A second experiment was conducted in a static environment where VO works well but GNSS measurements are affected by a linear building positioning error in the positive y-direction. In this experiment, there are no multiple hypotheses, but the global measurement redundancy caused by sensor multimodality is leveraged. Figure 8a illustrates that, before the loop closure, the optimization residuals are already non-zero, but is not yet possible to determine which sensor is producing faulty measurements. After the detected loop closure, shown in Figure 8b, the IM may conclude with some certainty that GNSS measurements are off since the loop closure is heavily contradicting the last GNSS pose. Still, a combination of VO drift and a false loop closure might also yield this result. By adding more sensor modalities such as a LiDAR or IMU, fault identification and exclusion can be done with increasing certainty.
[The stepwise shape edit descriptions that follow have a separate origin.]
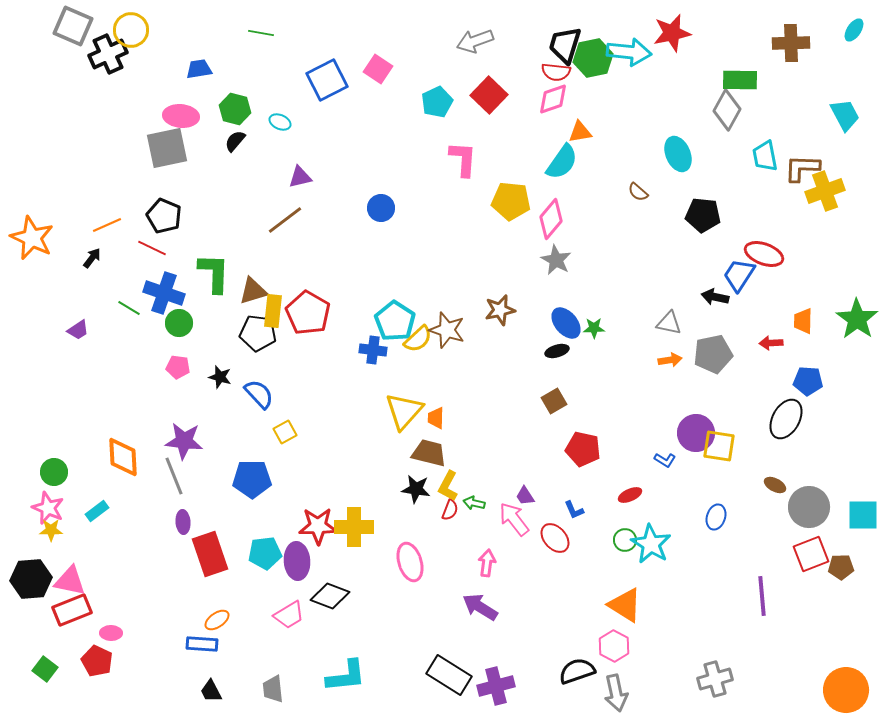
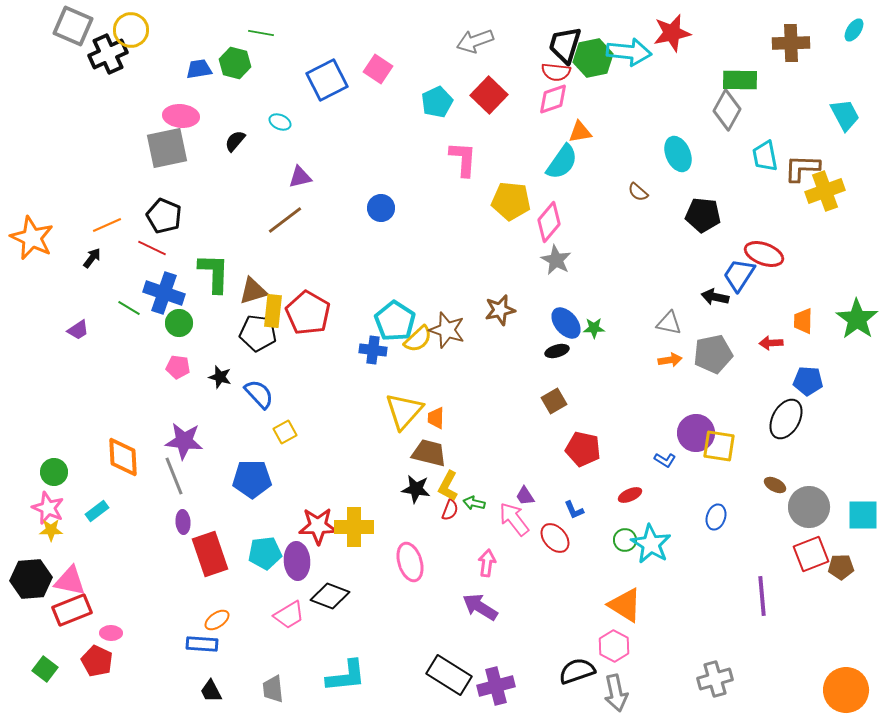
green hexagon at (235, 109): moved 46 px up
pink diamond at (551, 219): moved 2 px left, 3 px down
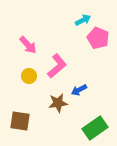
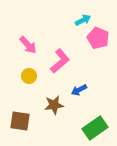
pink L-shape: moved 3 px right, 5 px up
brown star: moved 4 px left, 2 px down
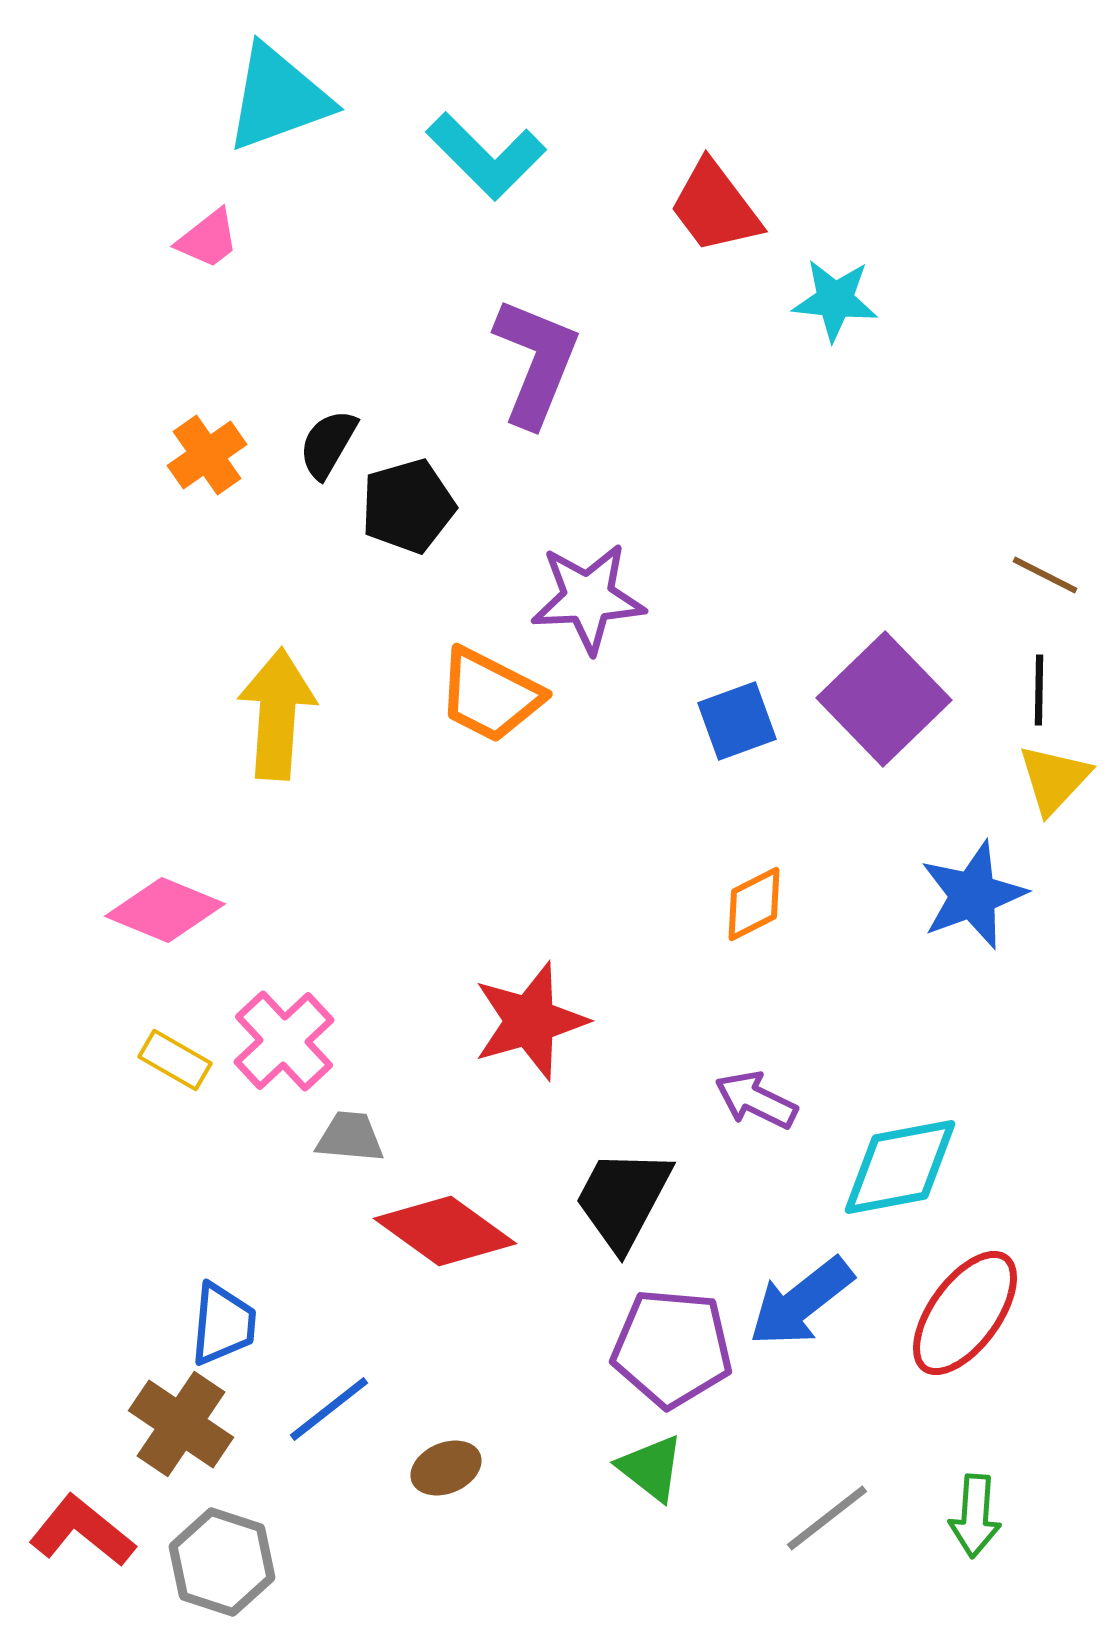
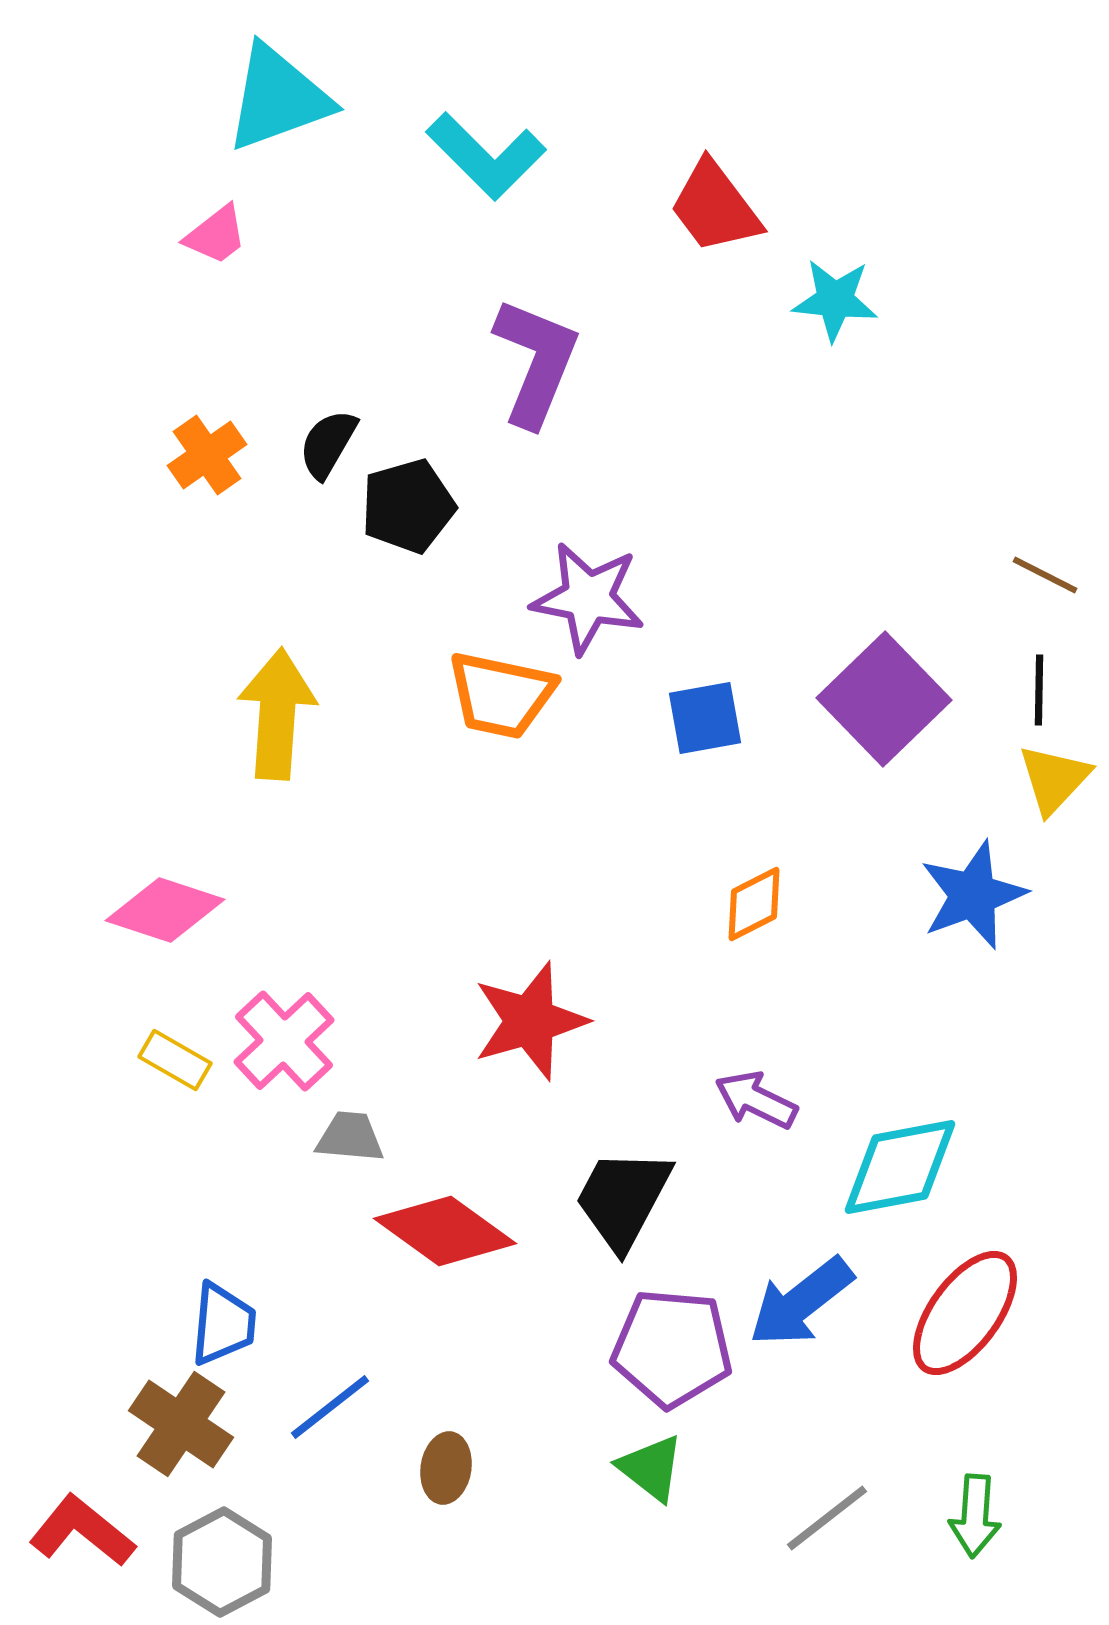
pink trapezoid: moved 8 px right, 4 px up
purple star: rotated 14 degrees clockwise
orange trapezoid: moved 11 px right; rotated 15 degrees counterclockwise
blue square: moved 32 px left, 3 px up; rotated 10 degrees clockwise
pink diamond: rotated 4 degrees counterclockwise
blue line: moved 1 px right, 2 px up
brown ellipse: rotated 58 degrees counterclockwise
gray hexagon: rotated 14 degrees clockwise
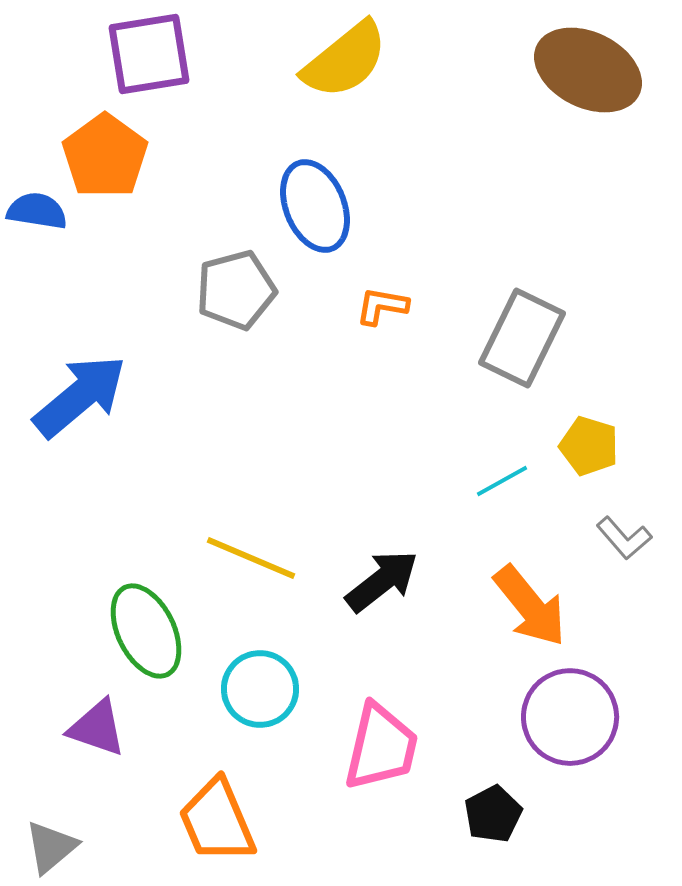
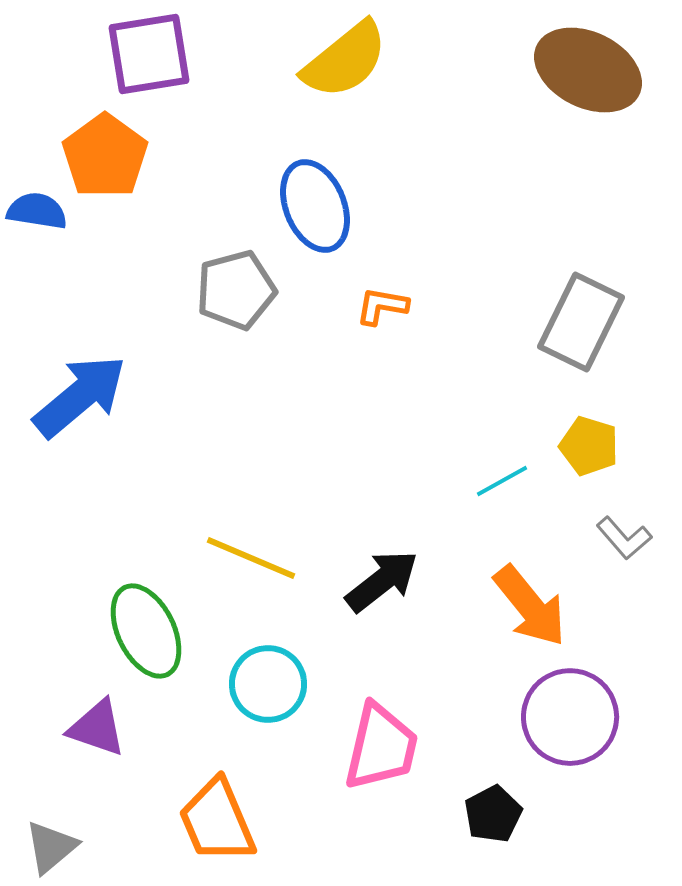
gray rectangle: moved 59 px right, 16 px up
cyan circle: moved 8 px right, 5 px up
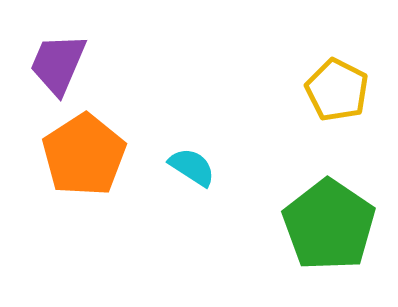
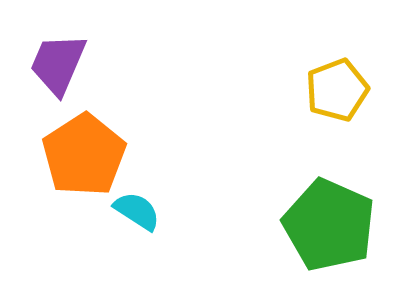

5. Conclusions and Discussion

This work demonstrates a framework for integrity monitoring for graph-based SLAM systems to address critical challenges posed by dynamic environments. Through real and simulated experiments, it is shown how multiple hypotheses can be generated based on the identification of subsets in the complete feature measurement set and how these hypotheses can be resolved, using a fusion-level integrity monitoring algorithm. Since the proposed framework is based on factor graphs, it is sensor-agnostic. This is crucial for high-integrity and accuracy-demanding applications, where a multimodal sensor fusion is required to protect against the surplus of fault modes that can be expected in urban environments with potentially present interference. Certain remaining limitations to be addressed in future work are as follows:

• Accurate estimation of the VO noise model by adequate estimation of the covariance matrix, which is needed to calculate mathematically funded protection levels.
• Estimation of the direction and magnitude of spoofed GNSS signals to correct historical GNSS data for optimal position estimation.
• Incorporation of a feedback loop from the fusion-level IM to the sensor-level IM. When inconsistencies are detected on a global scale, the local sensor-level IM could be tasked to specifically investigate the conflicting measurements in a separate thread.